"Piranha" is a Portuguese rendering of a Tupi word referring to a sharp-toothed fish with an unfortunate reputation. The correct pronunciation of this word is something like /pɪˈɹɑːnjə/. However, the "mis-pronunciation" /pɪˈrɑːnə/ (peronna?) is commonplace, and has been for some time; at least as far back as 1972, ichthyologist George Myers's Piranha Book claimed that "most English-speaking people tend to mispronounce it".
What strikes me is that when "piranha" was introduced, presumably most everyone who knew the word would also have known the Portuguese origin and pronounced it as such. Even as the word spread to broader society, people should still have seen or heard it alongside its competing Spanish rendering, "piraña", which seems to have even less ambiguity about its pronunciation. Still, somehow the /nj/ was partly forgotten, and the Anglicised pronunciation gained market share.
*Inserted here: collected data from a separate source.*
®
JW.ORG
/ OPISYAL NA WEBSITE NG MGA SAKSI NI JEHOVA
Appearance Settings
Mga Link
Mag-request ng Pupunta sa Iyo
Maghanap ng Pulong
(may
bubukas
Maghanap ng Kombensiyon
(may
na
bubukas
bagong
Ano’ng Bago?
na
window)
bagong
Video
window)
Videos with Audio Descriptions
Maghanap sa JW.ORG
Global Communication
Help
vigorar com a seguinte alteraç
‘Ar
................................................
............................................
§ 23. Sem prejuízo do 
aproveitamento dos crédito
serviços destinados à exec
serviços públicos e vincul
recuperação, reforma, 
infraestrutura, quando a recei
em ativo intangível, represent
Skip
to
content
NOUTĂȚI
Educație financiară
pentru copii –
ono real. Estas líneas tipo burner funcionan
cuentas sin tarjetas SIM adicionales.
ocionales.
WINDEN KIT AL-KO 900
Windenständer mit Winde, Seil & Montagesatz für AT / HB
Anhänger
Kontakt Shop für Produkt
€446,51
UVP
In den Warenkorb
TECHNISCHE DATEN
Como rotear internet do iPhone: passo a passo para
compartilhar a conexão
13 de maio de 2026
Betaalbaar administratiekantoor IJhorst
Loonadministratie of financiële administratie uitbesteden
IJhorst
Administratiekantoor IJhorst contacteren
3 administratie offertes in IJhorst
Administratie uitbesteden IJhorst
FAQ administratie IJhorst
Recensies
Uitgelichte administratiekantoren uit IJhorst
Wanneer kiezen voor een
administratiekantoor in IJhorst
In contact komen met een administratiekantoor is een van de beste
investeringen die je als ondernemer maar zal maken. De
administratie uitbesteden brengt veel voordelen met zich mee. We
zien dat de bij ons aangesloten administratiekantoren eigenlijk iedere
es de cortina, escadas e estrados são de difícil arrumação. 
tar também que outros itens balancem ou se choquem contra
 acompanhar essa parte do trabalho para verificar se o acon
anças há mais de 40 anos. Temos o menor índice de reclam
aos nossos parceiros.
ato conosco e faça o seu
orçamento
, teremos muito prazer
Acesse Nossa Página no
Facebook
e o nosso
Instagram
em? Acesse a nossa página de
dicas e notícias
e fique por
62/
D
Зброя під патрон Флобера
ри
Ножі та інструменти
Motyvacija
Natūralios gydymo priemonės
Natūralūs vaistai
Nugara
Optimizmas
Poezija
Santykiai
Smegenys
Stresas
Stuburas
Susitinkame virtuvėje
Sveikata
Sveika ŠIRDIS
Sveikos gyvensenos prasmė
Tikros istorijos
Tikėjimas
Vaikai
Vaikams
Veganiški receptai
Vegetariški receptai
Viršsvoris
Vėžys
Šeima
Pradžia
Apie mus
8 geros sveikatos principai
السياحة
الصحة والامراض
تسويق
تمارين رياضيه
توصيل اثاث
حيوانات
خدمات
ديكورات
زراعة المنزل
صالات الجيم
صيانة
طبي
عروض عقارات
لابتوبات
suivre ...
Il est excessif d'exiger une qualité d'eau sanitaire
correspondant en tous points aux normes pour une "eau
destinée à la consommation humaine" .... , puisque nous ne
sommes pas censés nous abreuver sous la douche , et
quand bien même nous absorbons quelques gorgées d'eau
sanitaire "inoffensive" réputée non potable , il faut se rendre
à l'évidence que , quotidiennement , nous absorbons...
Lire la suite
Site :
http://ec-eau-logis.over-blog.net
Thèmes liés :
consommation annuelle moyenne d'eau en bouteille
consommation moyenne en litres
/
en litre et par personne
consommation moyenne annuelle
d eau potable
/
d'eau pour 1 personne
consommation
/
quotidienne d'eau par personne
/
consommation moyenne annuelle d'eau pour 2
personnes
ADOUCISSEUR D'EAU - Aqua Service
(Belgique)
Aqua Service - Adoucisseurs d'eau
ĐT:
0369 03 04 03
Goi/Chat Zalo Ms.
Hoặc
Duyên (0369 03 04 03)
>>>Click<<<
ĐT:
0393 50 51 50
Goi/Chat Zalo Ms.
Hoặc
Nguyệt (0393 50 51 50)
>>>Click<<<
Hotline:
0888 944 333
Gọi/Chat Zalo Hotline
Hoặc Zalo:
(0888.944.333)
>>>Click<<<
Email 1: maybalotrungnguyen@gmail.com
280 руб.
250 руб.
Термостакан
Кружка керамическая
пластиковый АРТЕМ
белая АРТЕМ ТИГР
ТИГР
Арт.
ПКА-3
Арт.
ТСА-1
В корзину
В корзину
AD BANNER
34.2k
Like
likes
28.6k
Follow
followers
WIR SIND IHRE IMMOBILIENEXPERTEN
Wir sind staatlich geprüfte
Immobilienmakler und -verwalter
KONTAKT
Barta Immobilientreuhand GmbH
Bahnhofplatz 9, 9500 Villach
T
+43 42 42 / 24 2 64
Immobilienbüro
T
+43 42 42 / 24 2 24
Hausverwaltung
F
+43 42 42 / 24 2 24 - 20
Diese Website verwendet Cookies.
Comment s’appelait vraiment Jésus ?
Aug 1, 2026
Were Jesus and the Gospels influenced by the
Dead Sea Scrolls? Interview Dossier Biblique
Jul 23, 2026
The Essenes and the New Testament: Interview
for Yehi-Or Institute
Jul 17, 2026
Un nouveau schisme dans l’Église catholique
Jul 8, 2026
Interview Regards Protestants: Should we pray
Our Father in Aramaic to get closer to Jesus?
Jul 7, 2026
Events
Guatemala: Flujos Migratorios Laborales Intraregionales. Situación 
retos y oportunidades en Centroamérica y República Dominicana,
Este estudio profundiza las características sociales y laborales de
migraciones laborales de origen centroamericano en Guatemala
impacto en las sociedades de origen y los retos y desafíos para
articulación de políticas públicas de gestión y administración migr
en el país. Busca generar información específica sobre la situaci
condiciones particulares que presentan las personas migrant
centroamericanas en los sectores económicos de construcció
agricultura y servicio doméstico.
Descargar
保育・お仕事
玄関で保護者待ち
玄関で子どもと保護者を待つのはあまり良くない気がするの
How and when did this shift in pronunciation come about? Are there records of commentators earlier than Myers describing and/or bemoaning the new pronunciation? I have a half-formed hypothesis that Theodore Roosevelt's 1914 Through the Brazilian Wilderness might be partly to blame, given its titillating marketable lies about the fish's behavior and its lack of a pronunciation guide, but I don't have enough information to make a firm conclusion about that book's relevance.